Only the words of the entries are wanted, repeated exactly and without images.

## Given records

◇ ◇ ◇ ◇ ◇ ◇ ◇

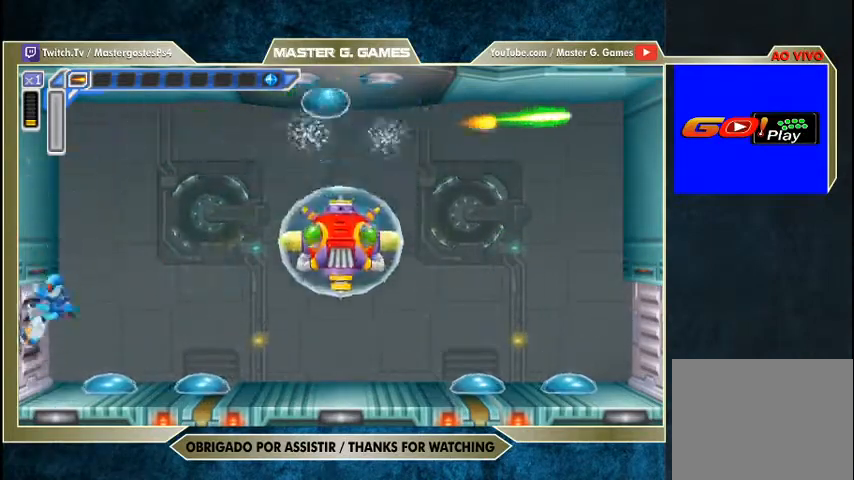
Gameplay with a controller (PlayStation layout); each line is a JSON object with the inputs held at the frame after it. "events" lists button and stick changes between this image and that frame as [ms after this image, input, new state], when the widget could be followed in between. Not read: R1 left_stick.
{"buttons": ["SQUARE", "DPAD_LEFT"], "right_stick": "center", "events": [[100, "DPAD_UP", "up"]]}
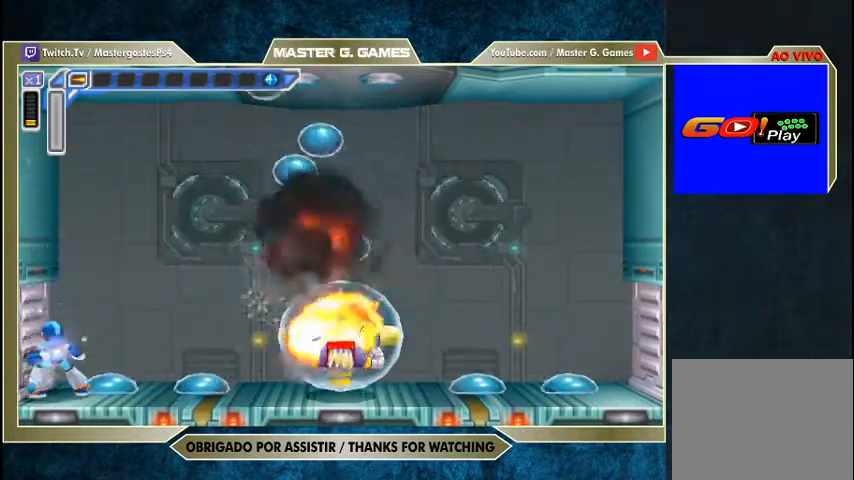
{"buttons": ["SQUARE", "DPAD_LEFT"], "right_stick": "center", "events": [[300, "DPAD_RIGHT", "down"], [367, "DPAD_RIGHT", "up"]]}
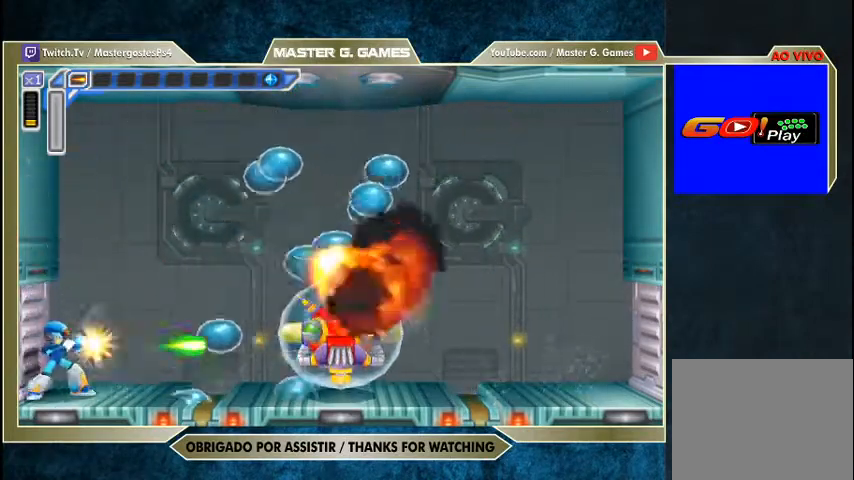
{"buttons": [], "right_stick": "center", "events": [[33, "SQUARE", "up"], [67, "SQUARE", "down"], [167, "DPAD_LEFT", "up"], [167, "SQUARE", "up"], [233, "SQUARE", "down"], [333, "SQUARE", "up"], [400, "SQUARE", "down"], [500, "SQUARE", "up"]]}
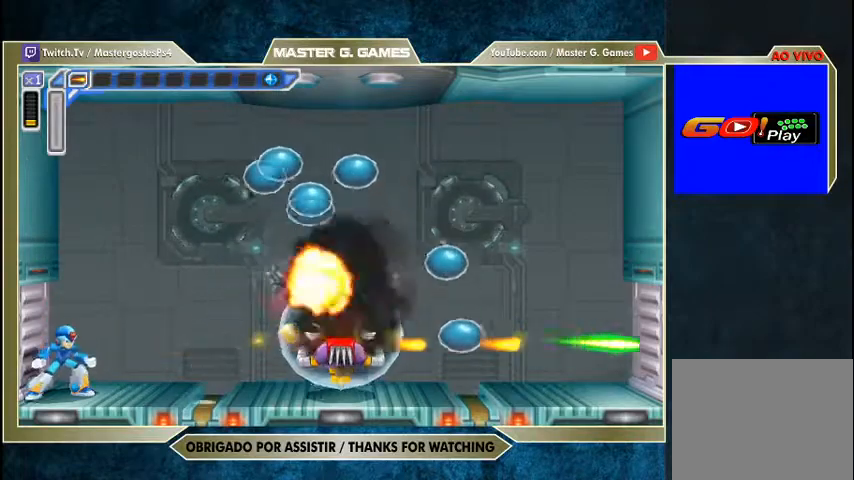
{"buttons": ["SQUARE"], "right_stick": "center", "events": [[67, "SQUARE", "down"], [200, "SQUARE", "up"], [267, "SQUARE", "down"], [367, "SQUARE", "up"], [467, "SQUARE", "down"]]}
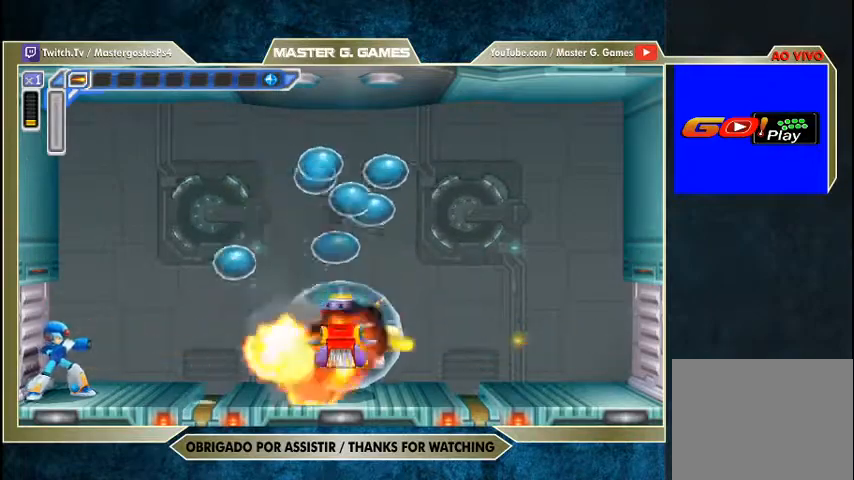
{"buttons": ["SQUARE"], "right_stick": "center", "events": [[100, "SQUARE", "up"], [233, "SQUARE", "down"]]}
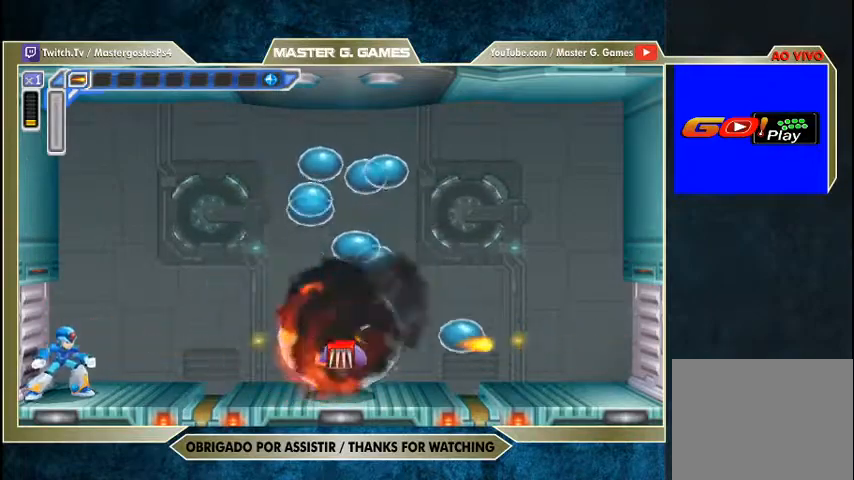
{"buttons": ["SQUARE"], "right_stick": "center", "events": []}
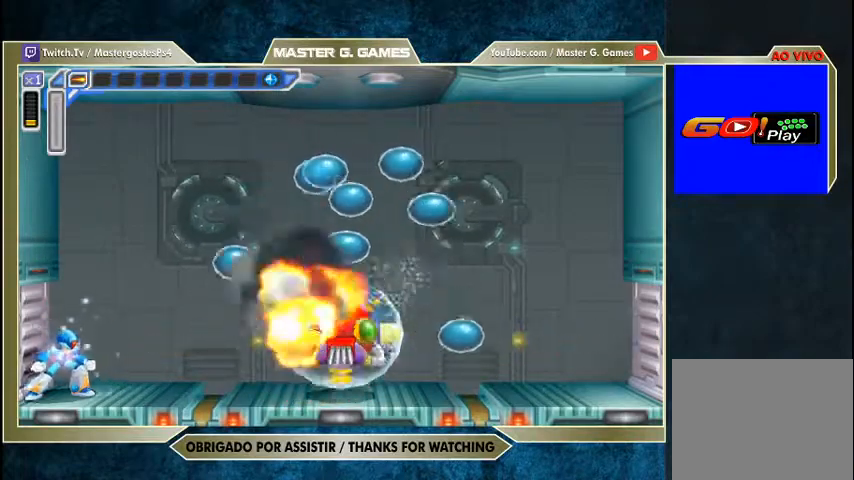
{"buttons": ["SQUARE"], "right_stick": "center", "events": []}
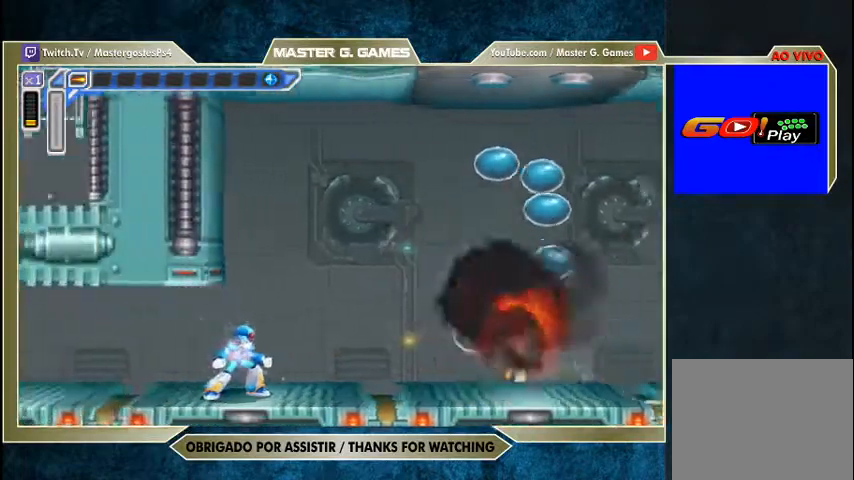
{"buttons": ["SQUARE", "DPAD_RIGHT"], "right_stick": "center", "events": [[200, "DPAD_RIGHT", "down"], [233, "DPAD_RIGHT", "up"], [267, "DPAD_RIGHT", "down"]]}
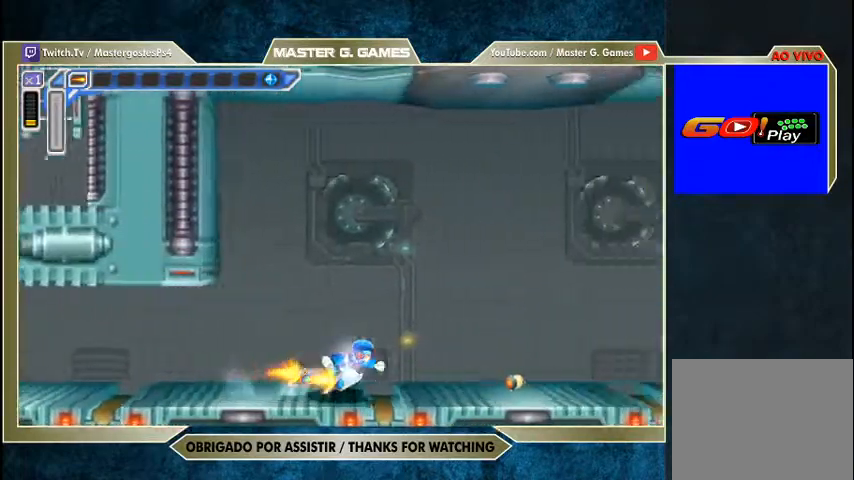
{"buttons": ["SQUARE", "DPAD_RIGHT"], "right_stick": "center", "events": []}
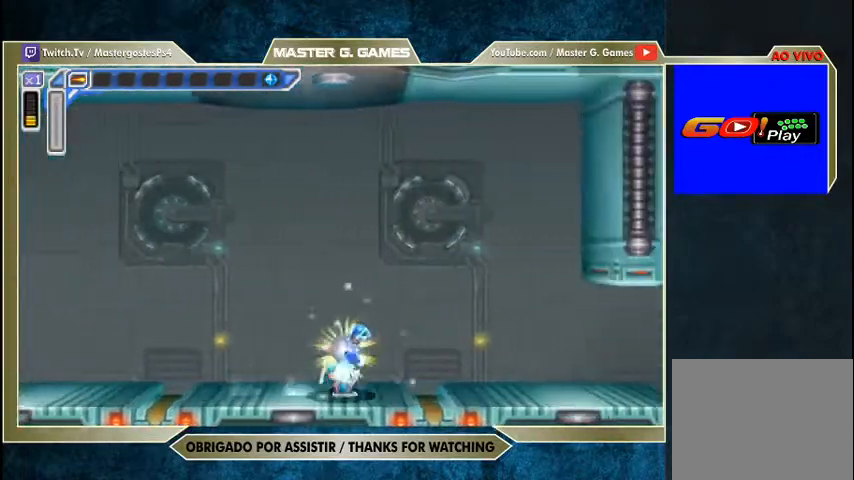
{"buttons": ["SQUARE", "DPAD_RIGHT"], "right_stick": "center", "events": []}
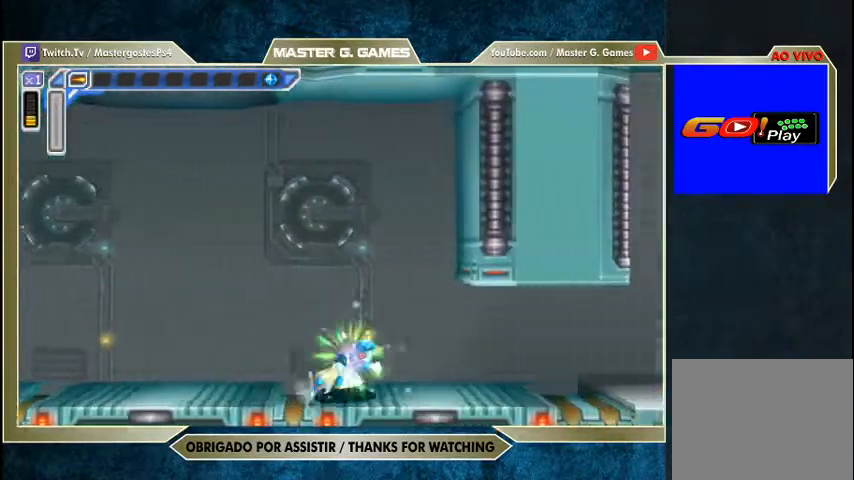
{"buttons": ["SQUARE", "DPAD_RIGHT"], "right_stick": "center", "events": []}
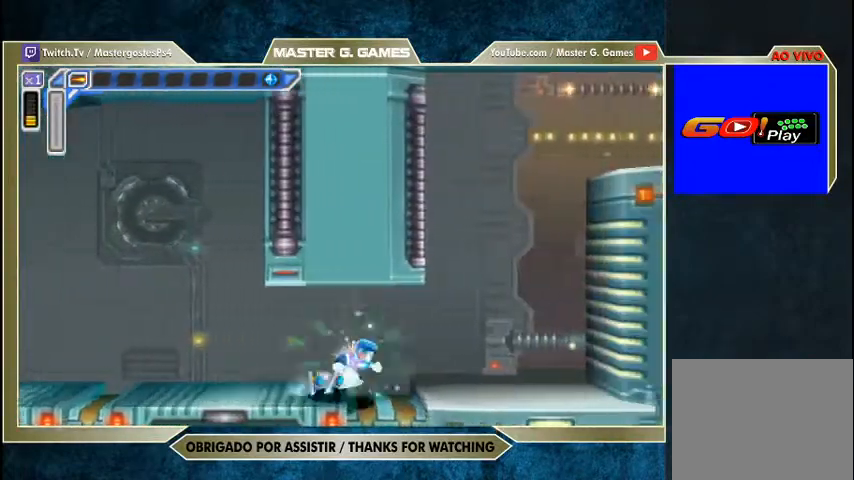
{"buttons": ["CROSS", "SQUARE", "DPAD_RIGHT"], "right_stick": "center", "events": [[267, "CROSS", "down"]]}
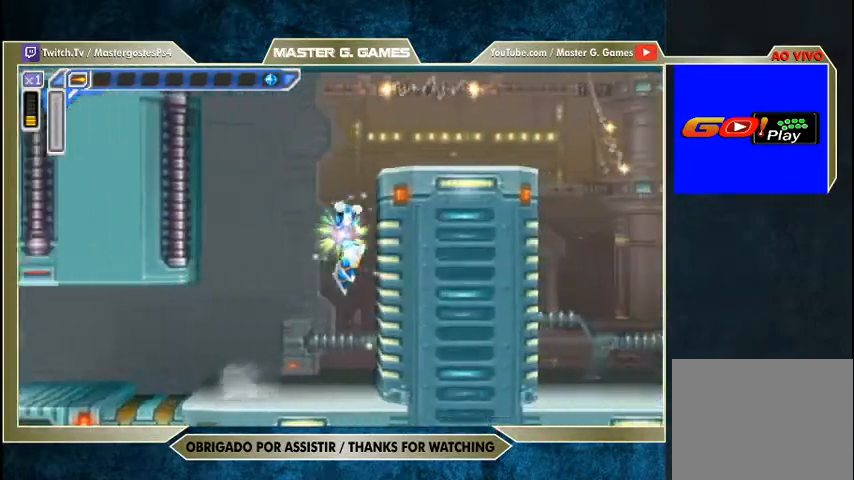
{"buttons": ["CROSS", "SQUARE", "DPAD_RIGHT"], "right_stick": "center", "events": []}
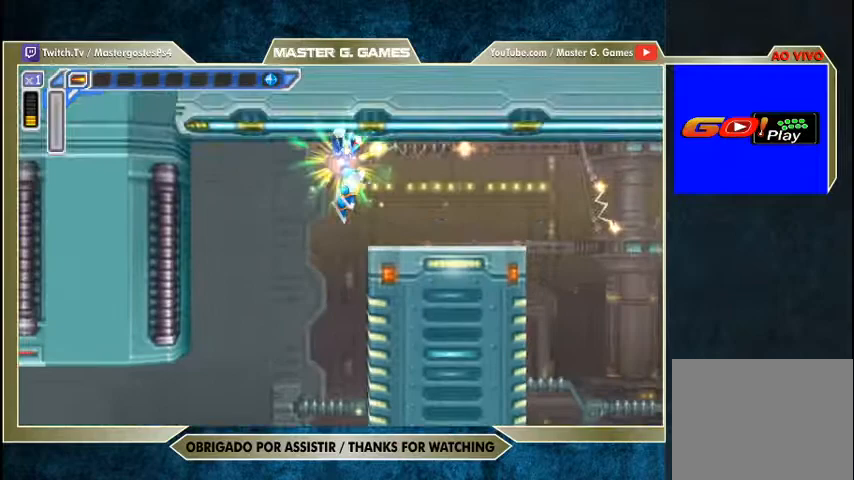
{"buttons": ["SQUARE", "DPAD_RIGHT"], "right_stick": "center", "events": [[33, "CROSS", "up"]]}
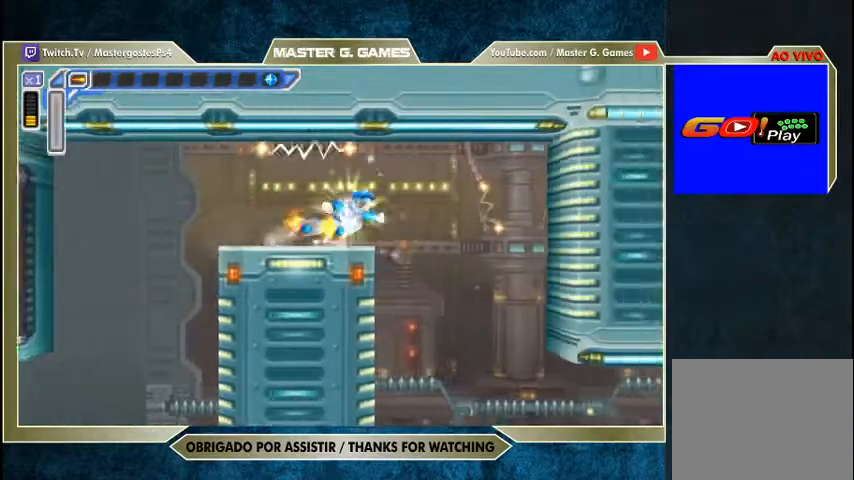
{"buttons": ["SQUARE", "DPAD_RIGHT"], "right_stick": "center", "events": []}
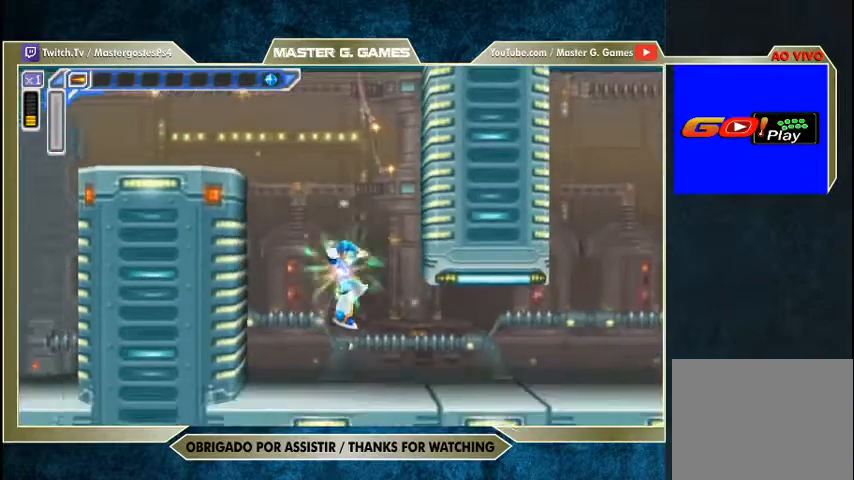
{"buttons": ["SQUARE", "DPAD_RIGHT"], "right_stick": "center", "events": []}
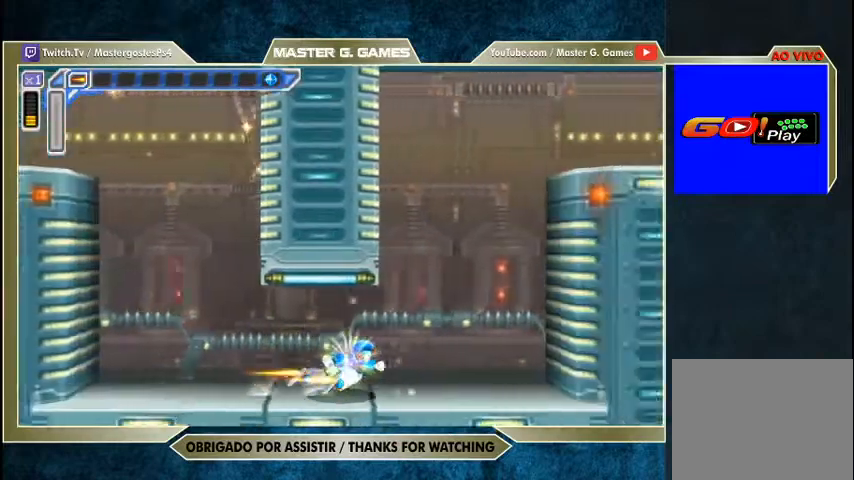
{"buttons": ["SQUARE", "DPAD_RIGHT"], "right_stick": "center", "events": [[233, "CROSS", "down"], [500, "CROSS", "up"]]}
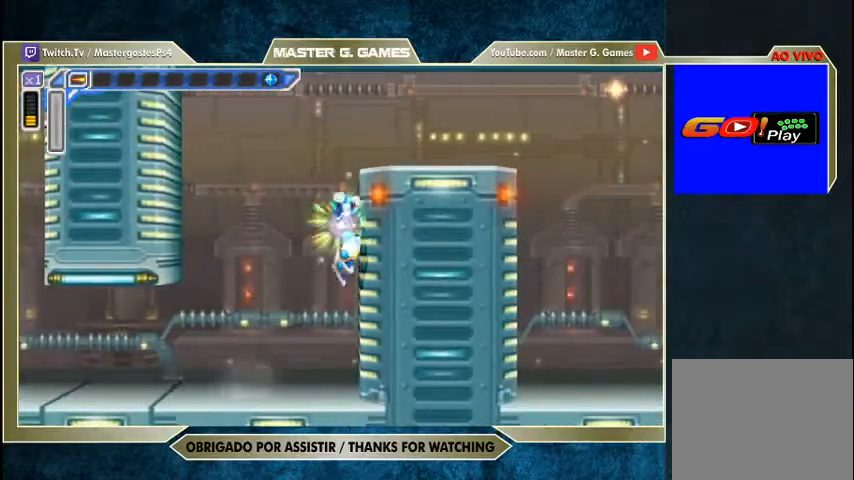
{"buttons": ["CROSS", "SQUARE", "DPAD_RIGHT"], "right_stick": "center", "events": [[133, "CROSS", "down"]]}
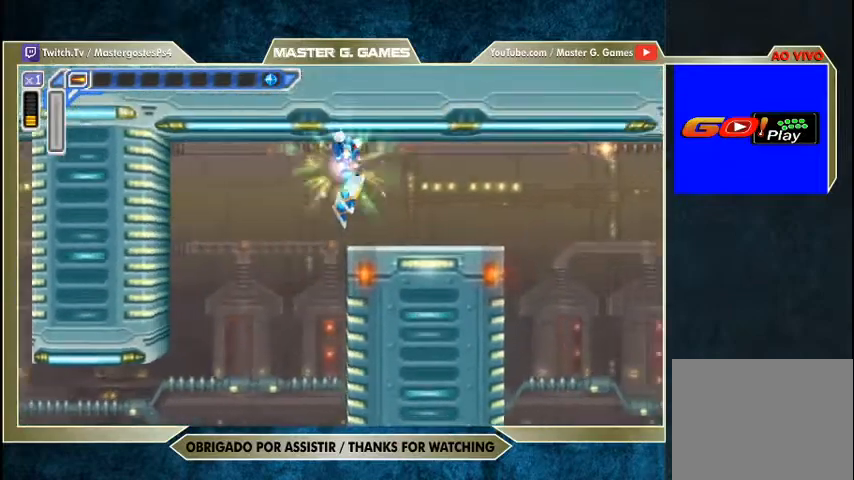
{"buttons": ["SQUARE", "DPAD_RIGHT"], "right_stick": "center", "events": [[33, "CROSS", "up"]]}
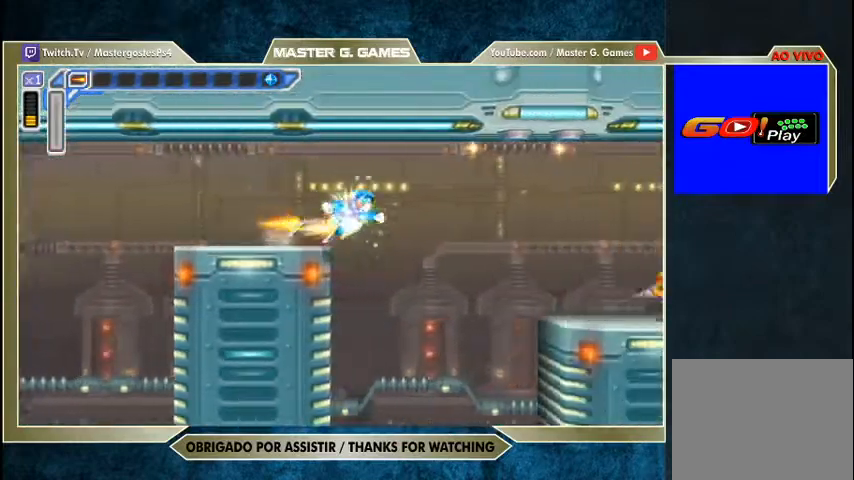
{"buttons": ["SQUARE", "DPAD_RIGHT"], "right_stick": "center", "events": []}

◇ ◇ ◇ ◇ ◇ ◇ ◇

## Written response
Gameplay with a controller (PlayStation layout); each line is a JSON object with the inputs held at the frame after it. "events" lists button and stick changes between this image and that frame as [ms after this image, input, new state], when the widget could be followed in between. Not read: R1 left_stick.
{"buttons": ["SQUARE", "DPAD_LEFT"], "right_stick": "center", "events": [[100, "DPAD_UP", "up"]]}
{"buttons": ["SQUARE", "DPAD_LEFT"], "right_stick": "center", "events": [[300, "DPAD_RIGHT", "down"], [367, "DPAD_RIGHT", "up"]]}
{"buttons": [], "right_stick": "center", "events": [[33, "SQUARE", "up"], [67, "SQUARE", "down"], [167, "DPAD_LEFT", "up"], [167, "SQUARE", "up"], [233, "SQUARE", "down"], [333, "SQUARE", "up"], [400, "SQUARE", "down"], [500, "SQUARE", "up"]]}
{"buttons": ["SQUARE"], "right_stick": "center", "events": [[67, "SQUARE", "down"], [200, "SQUARE", "up"], [267, "SQUARE", "down"], [367, "SQUARE", "up"], [467, "SQUARE", "down"]]}
{"buttons": ["SQUARE"], "right_stick": "center", "events": [[100, "SQUARE", "up"], [233, "SQUARE", "down"]]}
{"buttons": ["SQUARE"], "right_stick": "center", "events": []}
{"buttons": ["SQUARE"], "right_stick": "center", "events": []}
{"buttons": ["SQUARE", "DPAD_RIGHT"], "right_stick": "center", "events": [[200, "DPAD_RIGHT", "down"], [233, "DPAD_RIGHT", "up"], [267, "DPAD_RIGHT", "down"]]}
{"buttons": ["SQUARE", "DPAD_RIGHT"], "right_stick": "center", "events": []}
{"buttons": ["SQUARE", "DPAD_RIGHT"], "right_stick": "center", "events": []}
{"buttons": ["SQUARE", "DPAD_RIGHT"], "right_stick": "center", "events": []}
{"buttons": ["CROSS", "SQUARE", "DPAD_RIGHT"], "right_stick": "center", "events": [[267, "CROSS", "down"]]}
{"buttons": ["CROSS", "SQUARE", "DPAD_RIGHT"], "right_stick": "center", "events": []}
{"buttons": ["SQUARE", "DPAD_RIGHT"], "right_stick": "center", "events": [[33, "CROSS", "up"]]}
{"buttons": ["SQUARE", "DPAD_RIGHT"], "right_stick": "center", "events": []}
{"buttons": ["SQUARE", "DPAD_RIGHT"], "right_stick": "center", "events": []}
{"buttons": ["SQUARE", "DPAD_RIGHT"], "right_stick": "center", "events": [[233, "CROSS", "down"], [500, "CROSS", "up"]]}
{"buttons": ["CROSS", "SQUARE", "DPAD_RIGHT"], "right_stick": "center", "events": [[133, "CROSS", "down"]]}
{"buttons": ["SQUARE", "DPAD_RIGHT"], "right_stick": "center", "events": [[33, "CROSS", "up"]]}
{"buttons": ["SQUARE", "DPAD_RIGHT"], "right_stick": "center", "events": []}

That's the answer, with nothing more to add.